First, while the current rebound seems to have come from businesses which had been planning to come to the market for a while, there will always be companies whose valuations at flotation don’t hold up in the long term. The risks are shown by smaller insurer Esure, which has lost 20 per cent off its valuation since its flotation in March.
Secondly, many of the businesses listed in recent months have been spun out by private equity houses or other large owners, like Royal Bank of Scotland’s flotation of Direct Line. Such IPOs hold risks for investors, as owners may simply be getting rid of their less attractive assets.
Yet Direct Line, like other high profile IPOs of the year, has performed well since flotation. Royal Mail, estate agent Foxtons, and Madame Tussauds’s owner Merlin Entertainment have all hit or exceeded expectations. There has even been an investigation launched by the UK government into whether Royal Mail, the largest European IPO to price as of the end of October, was sold off too cheaply.
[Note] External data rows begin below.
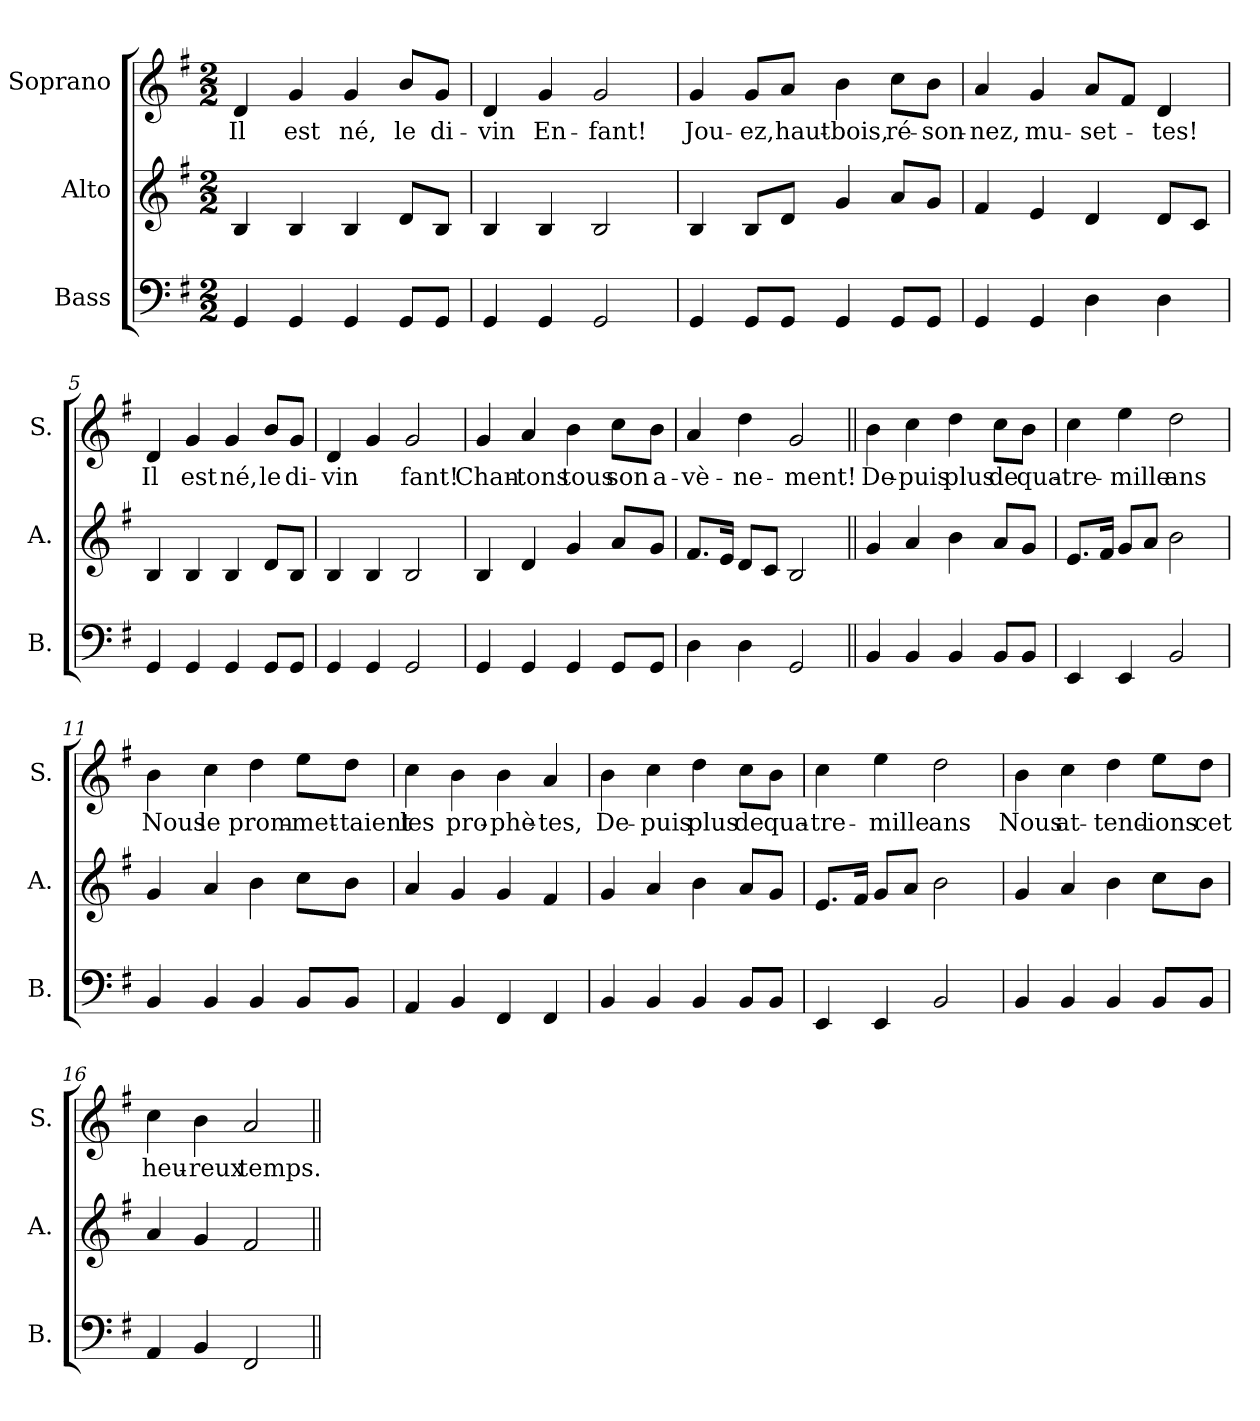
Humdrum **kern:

**kern	**kern	**kern	**text
*part3	*part2	*part1	*part1
*staff3	*staff2	*staff1	*staff1
*I"Bass	*I"Alto	*I"Soprano	*
*I'B.	*I'A.	*I'S.	*
*clefF4	*clefG2	*clefG2	*
*k[f#]	*k[f#]	*k[f#]	*
*G:	*G:	*G:	*
*M2/2	*M2/2	*M2/2	*
=1	=1	=1	=1
4GG/	4B/	4d/	Il
4GG/	4B/	4g/	est
4GG/	4B/	4g/	né,
8GG/L	8d/L	8b/L	le
8GG/J	8B/J	8g/J	di-
=2	=2	=2	=2
4GG/	4B/	4d/	-vin
4GG/	4B/	4g/	En-
2GG/	2B/	2g/	-fant!
=3	=3	=3	=3
4GG/	4B/	4g/	Jou-
8GG/L	8B/L	8g/L	-ez,
8GG/J	8d/J	8a/J	haut-
4GG/	4g/	4b\	-bois,
8GG/L	8a/L	8cc\L	ré-
8GG/J	8g/J	8b\J	-son-
!!LO:LB:g=z
=4	=4	=4	=4
4GG/	4f#/	4a/	-nez,
4GG/	4e/	4g/	mu-
4D\	4d/	8a/L	-set-
.	.	8f#/J	.
4D\	8d/L	4d/	-tes!
.	8c/J	.	.
=5	=5	=5	=5
4GG/	4B/	4d/	Il
4GG/	4B/	4g/	est
4GG/	4B/	4g/	né,
8GG/L	8d/L	8b/L	le
8GG/J	8B/J	8g/J	di-
=6	=6	=6	=6
4GG/	4B/	4d/	-vin
4GG/	4B/	4g/	.
2GG/	2B/	2g/	-fant!
!!LO:LB:g=z
=7	=7	=7	=7
4GG/	4B/	4g/	Chan-
4GG/	4d/	4a/	-tons
4GG/	4g/	4b\	tous
8GG/L	8a/L	8cc\L	son
8GG/J	8g/J	8b\J	a-
=8	=8	=8	=8
4D\	8.f#/L	4a/	-vè-
.	16e/Jk	.	.
4D\	8d/L	4dd\	-ne-
.	8c/J	.	.
2GG/	2B/	2g/	-ment!
!!LO:PB:g=z
=9||	=9||	=9||	=9||
4BB/	4g/	4b\	De-
4BB/	4a/	4cc\	-puis
4BB/	4b\	4dd\	plus
8BB/L	8a/L	8cc\L	de
8BB/J	8g/J	8b\J	qua-
=10	=10	=10	=10
4EE/	8.e/L	4cc\	-tre-
.	16f#/Jk	.	.
4EE/	8g/L	4ee\	-mille
.	8a/J	.	.
2BB/	2b\	2dd\	ans
=11	=11	=11	=11
4BB/	4g/	4b\	Nous
4BB/	4a/	4cc\	le
4BB/	4b\	4dd\	prom-
8BB/L	8cc\L	8ee\L	-met-
8BB/J	8b\J	8dd\J	-taient
!!LO:LB:g=z
=12	=12	=12	=12
4AA/	4a/	4cc\	les
4BB/	4g/	4b\	pro-
4FF#/	4g/	4b\	-phè-
4FF#/	4f#/	4a/	-tes,
=13	=13	=13	=13
4BB/	4g/	4b\	De-
4BB/	4a/	4cc\	-puis
4BB/	4b\	4dd\	plus
8BB/L	8a/L	8cc\L	de
8BB/J	8g/J	8b\J	qua-
=14	=14	=14	=14
4EE/	8.e/L	4cc\	-tre-
.	16f#/Jk	.	.
4EE/	8g/L	4ee\	-mille
.	8a/J	.	.
2BB/	2b\	2dd\	ans
!!LO:LB:g=z
=15	=15	=15	=15
4BB/	4g/	4b\	Nous
4BB/	4a/	4cc\	at-
4BB/	4b\	4dd\	-tend-
8BB/L	8cc\L	8ee\L	-ions
8BB/J	8b\J	8dd\J	cet
=16	=16	=16	=16
4AA/	4a/	4cc\	heu-
4BB/	4g/	4b\	-reux
2FF#/	2f#/	2a/	temps.
=||	=||	=||	=||
*-	*-	*-	*-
But whether the short-term benefits shareholders have received can be sustained is a different question. The average one-day return for London Stock Exchange-listed IPOs stood at 6.5 per cent in 2013 at the start of November, the highest level since 2003. A boom in IPOs is usually viewed as a signal of general return to health in the economy and optimism among local investors. But this is not yet the case in moribund Europe, where growth is still slow after a double-dip recession, or even in the faster-growing UK.
This is where we get to the crunch point. Europe’s boom has been fuelled by inflows from US investors, who are awash with cheap capital after a succession of loose monetary policy manoeuvres by the US Federal Reserve. Whether the IPO boom can continue when these measures come to a close – as they surely must soon – is another matter.